The road in front of her was barely visible, the snow crashing down with pounding determination, the highway slick and ominous, the hours ticking by as Blue barely made progress in the treacherous conditions. Planning to drive to Miami from Ohio instead of flying had been a financial decision and would give Blue the chance to make a pit stop in Tennessee and visit her old friend from high school, but the only thing heading south at the moment was her vacation. It was Christmas Eve, her cruise ship departed in twenty hours, and she’d only made it a hundred miles in six hours, the blizzard swirling around her mocking the brilliance of her plan as she drove through the middle of nowhere Kentucky.
She was going to have to stop in Lexington and see if she could catch a flight to Miami, screw the cost. Not that planes would be taking off in this weather, but maybe by morning. If she flew out first thing, she could be in Florida in plenty of time for her four o’clock sail time. All she had to do was make it to Lexington without losing her insanity from being pummeled with schmaltzy Christmas carols or without losing control of her car in the snow.
When she leaned over and hit the radio again and found the Rolling Stones she nearly wept in gratitude. Classic rock she could handle.

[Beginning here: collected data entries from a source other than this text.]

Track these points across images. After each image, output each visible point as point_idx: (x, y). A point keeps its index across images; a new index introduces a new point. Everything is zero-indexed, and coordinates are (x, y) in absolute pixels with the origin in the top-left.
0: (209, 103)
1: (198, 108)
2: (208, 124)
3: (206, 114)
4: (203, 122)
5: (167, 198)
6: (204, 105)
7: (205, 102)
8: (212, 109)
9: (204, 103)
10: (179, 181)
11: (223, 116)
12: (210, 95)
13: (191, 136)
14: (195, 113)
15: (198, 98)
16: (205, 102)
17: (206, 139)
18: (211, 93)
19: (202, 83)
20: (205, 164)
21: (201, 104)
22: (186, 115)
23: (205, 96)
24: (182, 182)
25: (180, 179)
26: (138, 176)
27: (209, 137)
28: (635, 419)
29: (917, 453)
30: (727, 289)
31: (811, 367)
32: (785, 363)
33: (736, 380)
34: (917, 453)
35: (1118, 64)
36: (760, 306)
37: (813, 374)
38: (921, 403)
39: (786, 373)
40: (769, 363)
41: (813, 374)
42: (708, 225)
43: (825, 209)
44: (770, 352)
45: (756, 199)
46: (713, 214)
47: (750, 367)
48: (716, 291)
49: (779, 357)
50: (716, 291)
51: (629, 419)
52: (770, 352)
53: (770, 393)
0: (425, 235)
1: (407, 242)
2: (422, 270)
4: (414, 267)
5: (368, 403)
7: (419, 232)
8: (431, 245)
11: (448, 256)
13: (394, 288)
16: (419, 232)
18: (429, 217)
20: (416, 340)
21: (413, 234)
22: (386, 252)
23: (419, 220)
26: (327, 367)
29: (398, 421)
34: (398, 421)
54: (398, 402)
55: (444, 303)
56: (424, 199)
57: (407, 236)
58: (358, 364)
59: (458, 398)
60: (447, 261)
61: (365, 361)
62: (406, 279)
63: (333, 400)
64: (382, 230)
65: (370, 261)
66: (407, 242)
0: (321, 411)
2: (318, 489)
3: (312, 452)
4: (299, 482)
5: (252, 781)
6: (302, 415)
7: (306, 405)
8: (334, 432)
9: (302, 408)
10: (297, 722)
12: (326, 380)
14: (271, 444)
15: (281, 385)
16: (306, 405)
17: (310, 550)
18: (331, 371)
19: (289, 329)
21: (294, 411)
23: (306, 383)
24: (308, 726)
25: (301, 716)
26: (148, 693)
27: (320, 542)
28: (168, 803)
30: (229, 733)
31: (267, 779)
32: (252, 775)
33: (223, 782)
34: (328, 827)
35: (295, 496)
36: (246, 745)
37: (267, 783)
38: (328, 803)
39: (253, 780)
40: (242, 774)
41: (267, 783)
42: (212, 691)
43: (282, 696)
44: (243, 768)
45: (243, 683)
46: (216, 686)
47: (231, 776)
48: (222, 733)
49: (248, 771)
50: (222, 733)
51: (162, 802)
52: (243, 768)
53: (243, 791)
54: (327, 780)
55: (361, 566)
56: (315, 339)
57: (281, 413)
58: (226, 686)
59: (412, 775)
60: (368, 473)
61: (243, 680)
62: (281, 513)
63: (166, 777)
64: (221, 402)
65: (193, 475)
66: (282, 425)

But not her car. As the highway unexpectedly curved and dipped, she fishtailed in the thick snow.
Blue only managed a weak, “Oh, crap,” before she gripped the hell out of the wheel and slid sideways down the pavement, wanting to scream, but unable to make a sound.
She was going to die.
If there hadn’t been anyone else on the road, she might have managed to regain control. But there was no stopping the impact when she swung into the lane next to her, right in the path of an SUV. She wasn’t the only idiot on the road and now they were going to die together.
Blue closed her eyes and hoped there were bikinis and margaritas in the afterlife.